Some idea of what was considered important scientific work in this period can be garnered from the prizes that were awarded. E. E. Barnard received the Gold Medal of the Royal Astronomical Society in part for his discovery of the Jovian moon Jupiter 5 and for his astronomical photography with a portrait lens. His steamer, however, was caught in an Atlantic storm, and he did not arrive in time for the celebration ceremony. He is described as requiring several days to recover from the storm, whereupon the RAS hospitably gave a second dinner for him. Barnard’s lecture seems to have been spectacular and made full use of that recently improved audio-visual aid, the lantern slide projector.

In his discussion of his photograph of the region of the Milky Way near Theta Ophiuchus he concluded that “the entire groundwork of the Milky Way… has a substratum of nebulous matter.” (Meanwhile H. K. Palmer reported no nebulosity in photographs of the globular cluster M13.) Barnard, who was a superb visual observer, expressed considerable doubts about Percival Lowell’s view of an inhabited and canal-infested Mars. In his thanks to Barnard for his lecture, the president of the Royal Astronomical Society, Sir Robert Ball, voiced concern that henceforth he “should regard the canals in Mars with some suspicion, nay, even the seas [of Mars, the dark areas] had partly fallen under a ban. Perhaps the lecturer’s recent experiences on the Atlantic might explain something of this mistrust.” Lowell’s views were not then in favor in England, as another notice in Observatory indicated. In response to an inquiry on which books had most pleased and interested him in 1896, Professor Norman Lockyer replied, “Mars by Percival Lowell, Sentimental Tommy by J. M. Barrie. (No Time for Reading Seriously).”

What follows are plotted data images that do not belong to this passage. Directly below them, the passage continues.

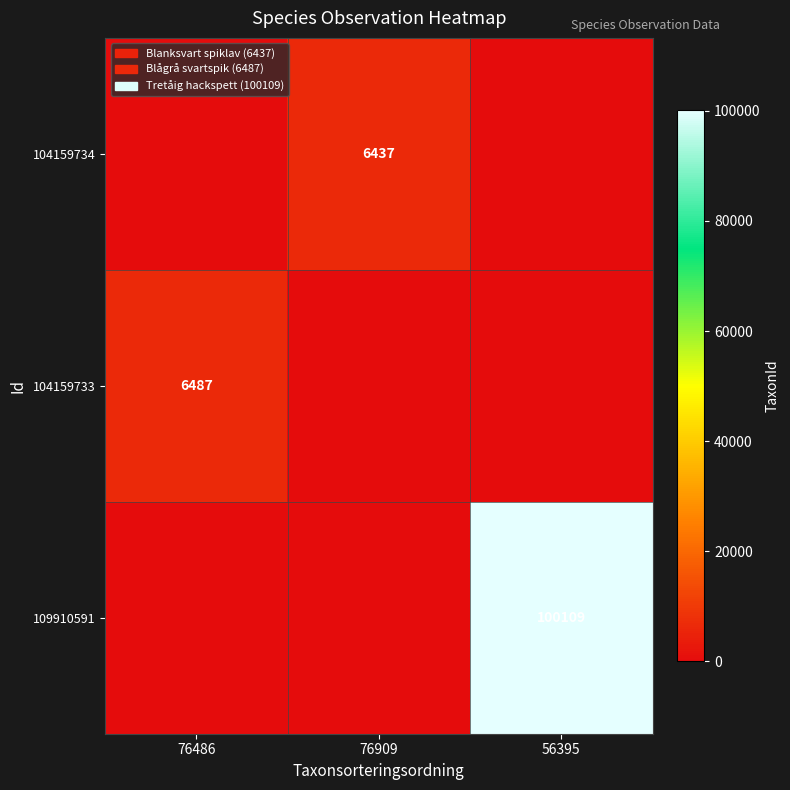

The value of 104159733 at 76486 is 6487. True or false?

True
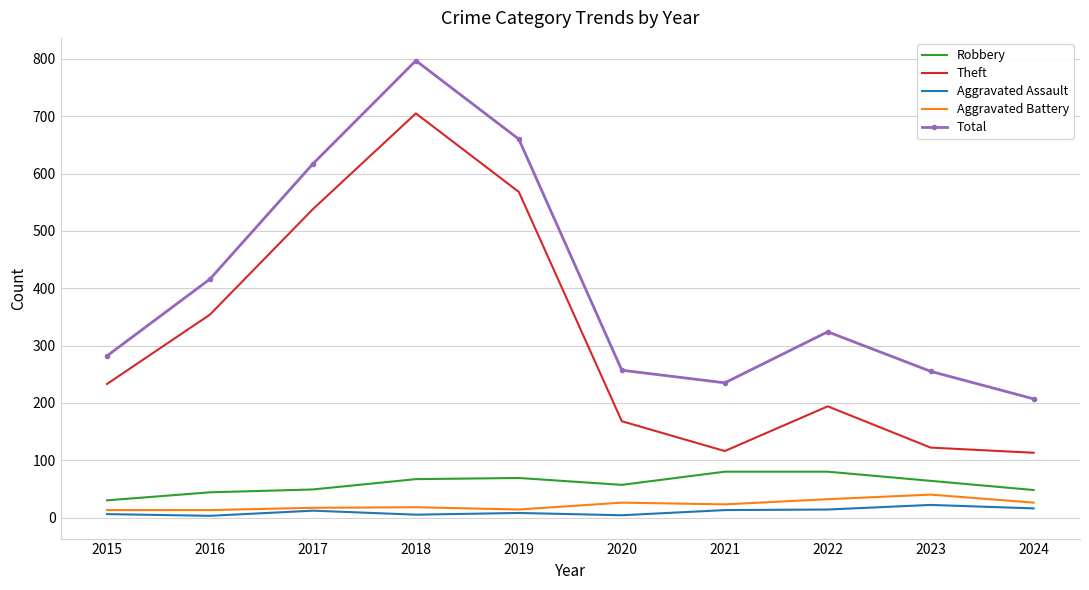

What is the average value of the Theft series?

311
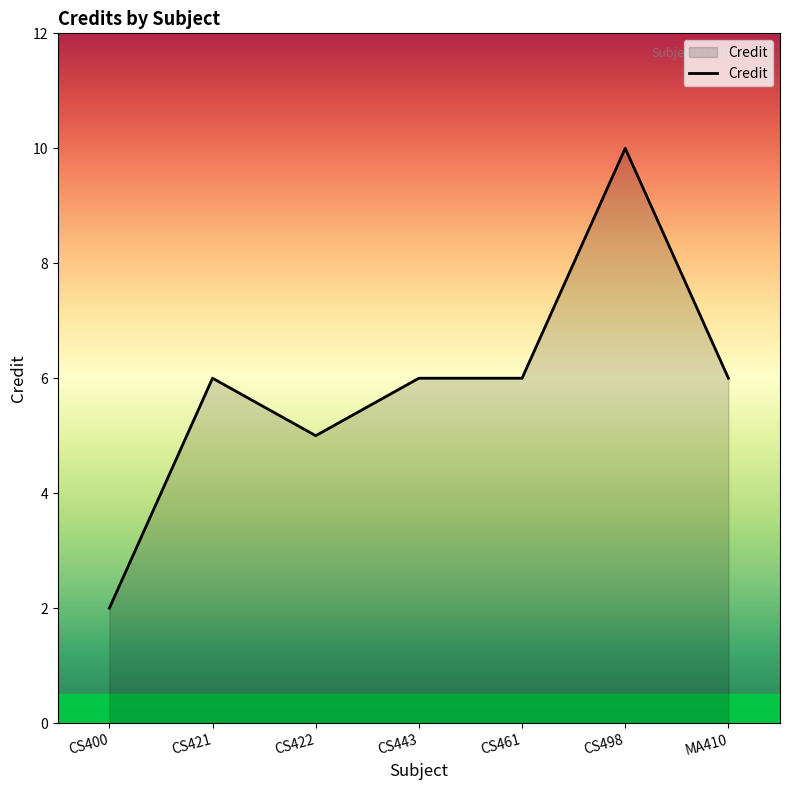

What is the approximate value at CS498?

10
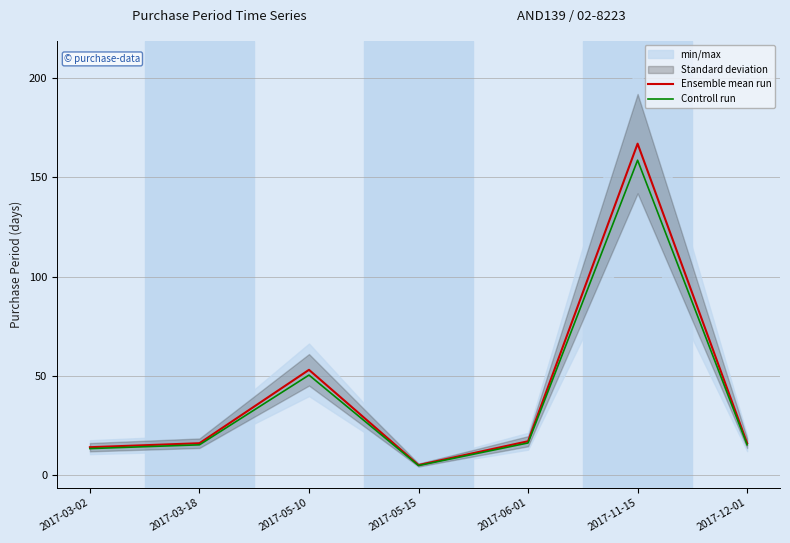

What position from the right is 2017-12-01?

1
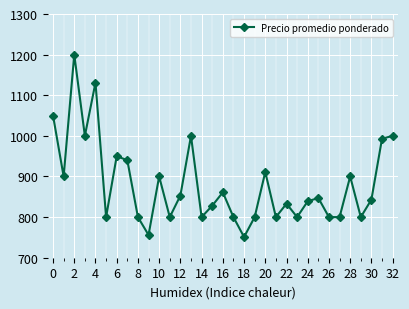

What is the value of the 32nd point from the left?

993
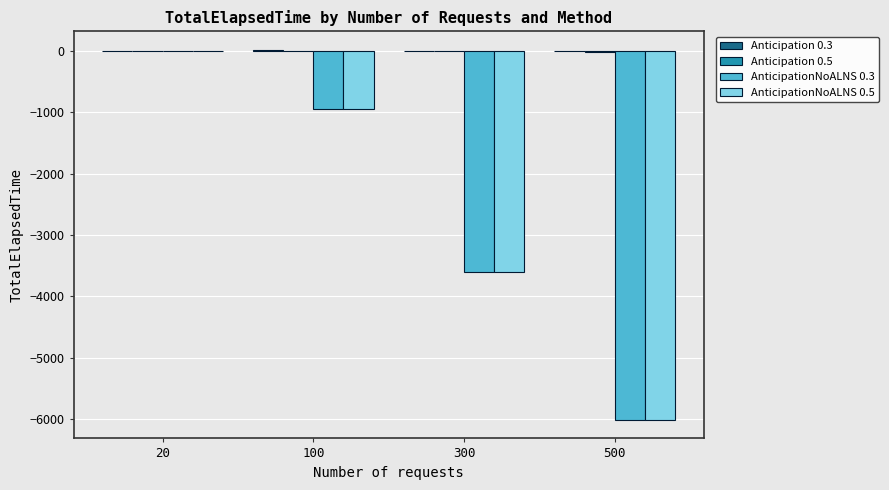

True or false: AnticipationNoALNS 0.3 has a value of -1756.5 at 500.

False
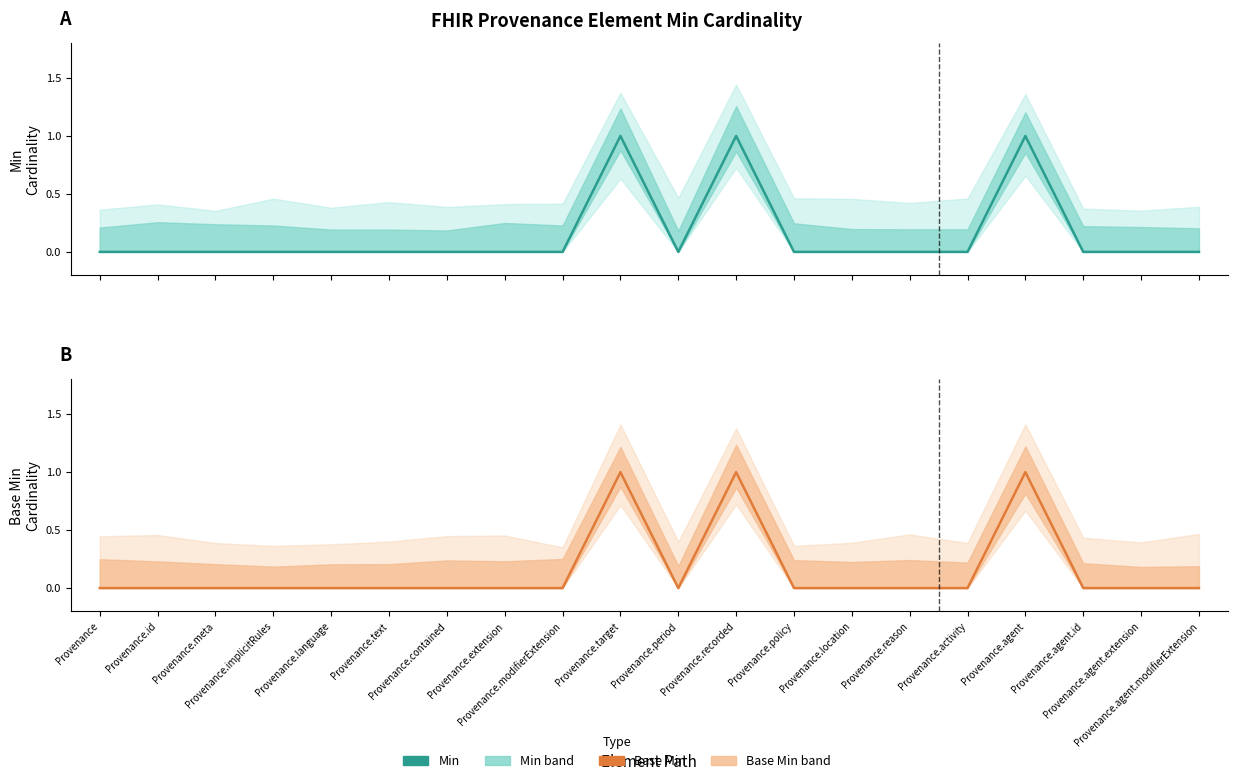

What is the label of the 10th point from the right?

Provenance.period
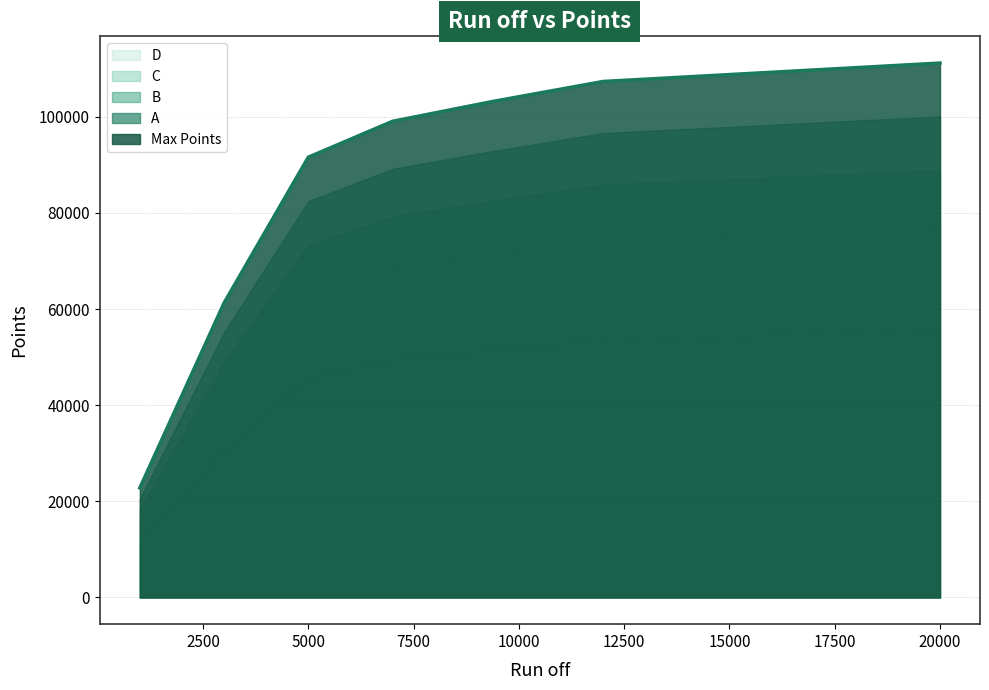

What is the minimum value shown in the chart?

22799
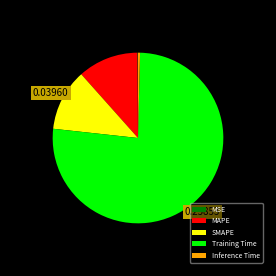

Does SMAPE account for over 50% of the chart?

No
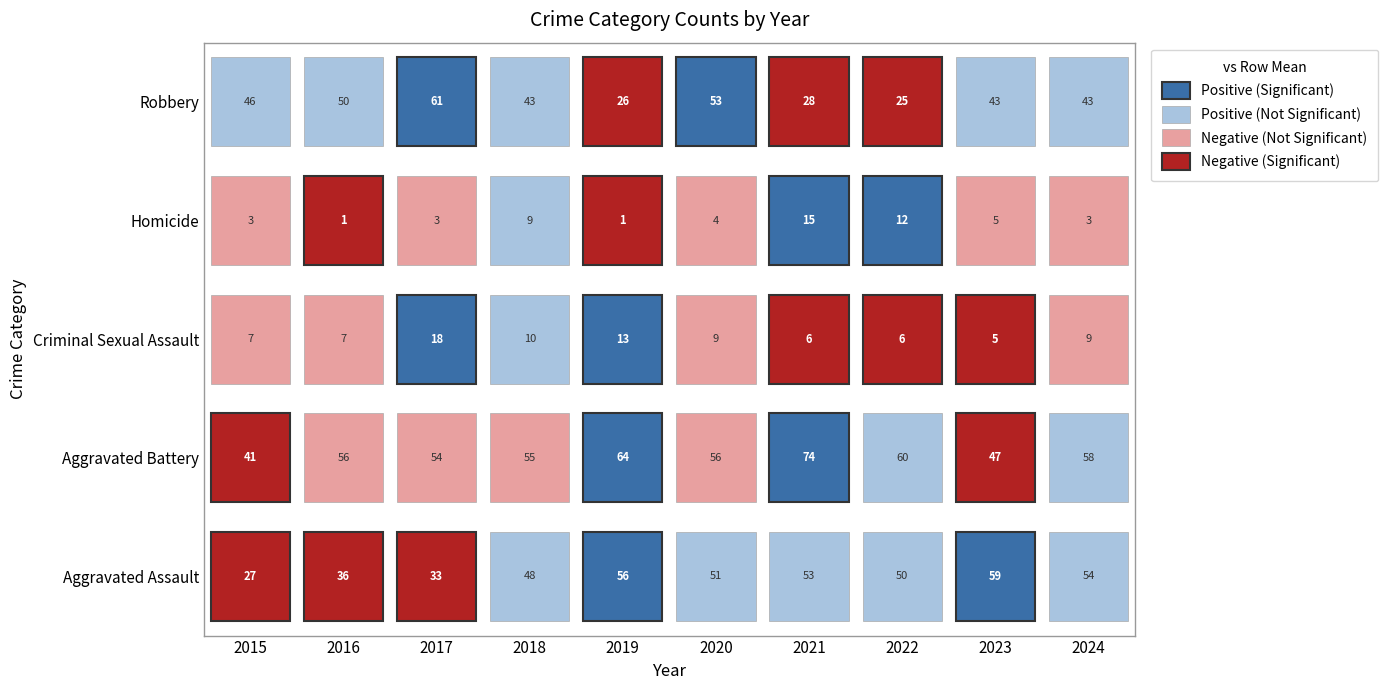

The value of Homicide at Robbery is 1. True or false?

True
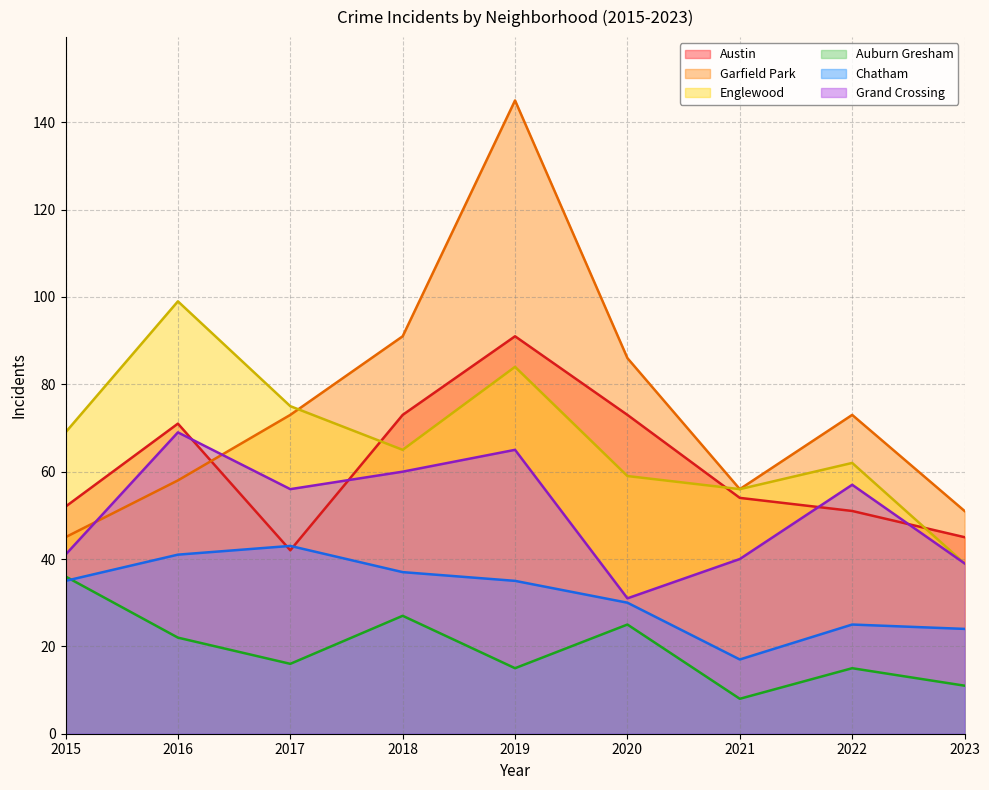

What is the lowest value of the Auburn Gresham series?

8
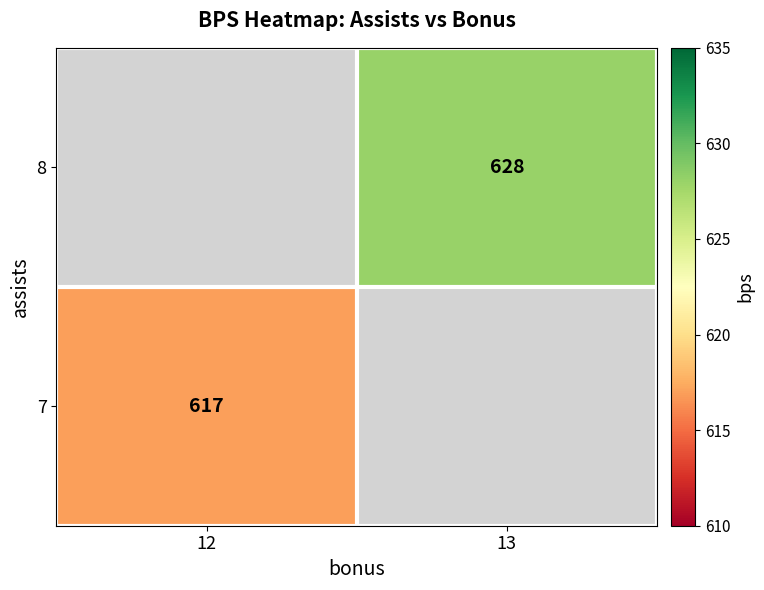

What is the minimum value shown in the chart?

617.0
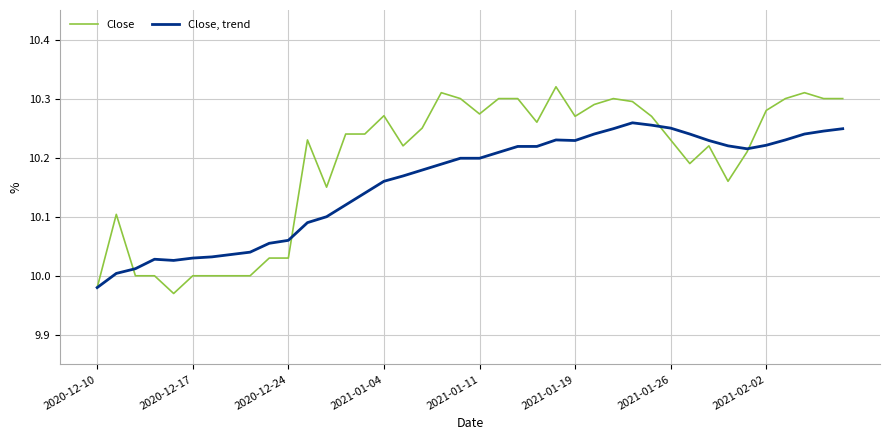

Which series has the widest spread of values?

Close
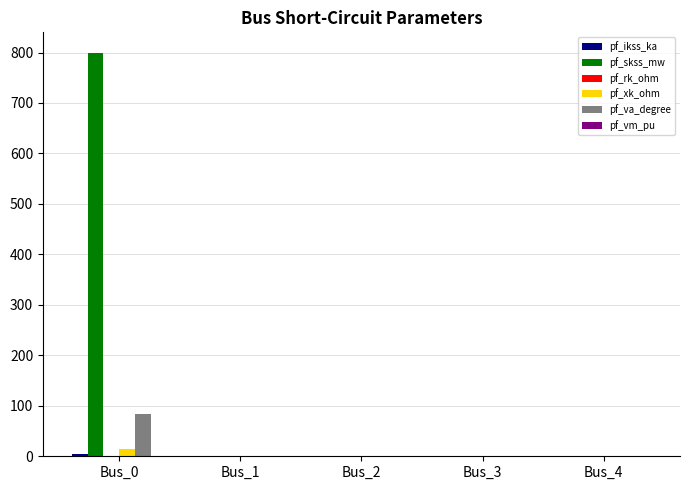

Which label corresponds to the largest value in the chart?

Bus_0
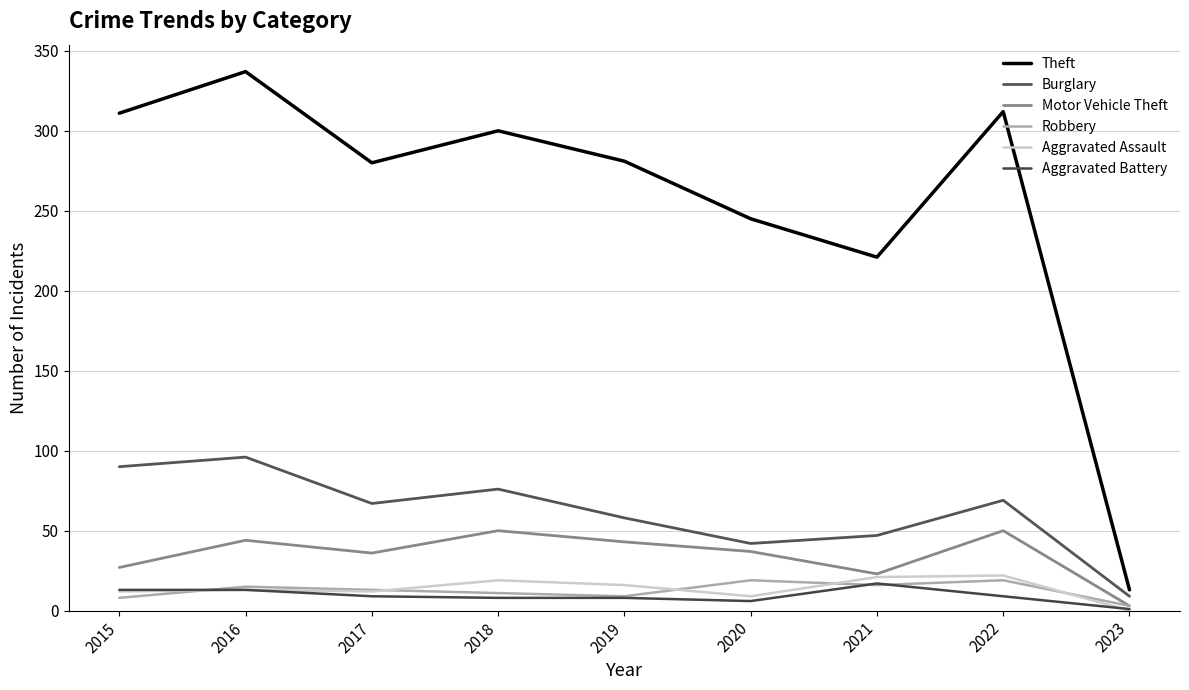

The Theft series shows 502 at 2016. True or false?

False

Prizes in astronomy for 1898 awarded by the Académie Française included one to Seth Chandler for the discovery of the variation in latitude; one to Belopolsky, partly for studies of spectroscopic binary stars; and one to Schott for work on terrestrial magnetism. There was also a prize competition for the best treatise on “the theory of perturbations of Hyperion,” a moon of Saturn. We are informed that “the only essay presented was that by Dr. G. W. Hill of Washington to whom the prize was awarded.”

The Astronomical Society of the Pacific’s Bruce Medal was awarded in 1899 to Dr. Arthur Auwers of Berlin. The dedicatory address included the following remarks: “Today Auwers stands at the head of German astronomy. In him is seen the highest type of investigator in our time, one perhaps better developed in Germany than in any other country. The work of men of this type is marked by minute and careful research, untiring industry in the accumulation of facts, caution in propounding new theories or explanations, and, above all, the absence of effort to gain recognition by being the first to make a discovery.” In 1899 the Henry Draper Gold Medal of the National Academy of Sciences was presented for the first time in seven years. The recipient was Keeler. In 1898 Brooks, whose observatory was in Geneva, New York, announced the discovery of his twenty-first comet-which Brooks described as “achieving his majority.” Shortly thereafter he received the Lalande Prize of the Académie Française for his record in discovering comets.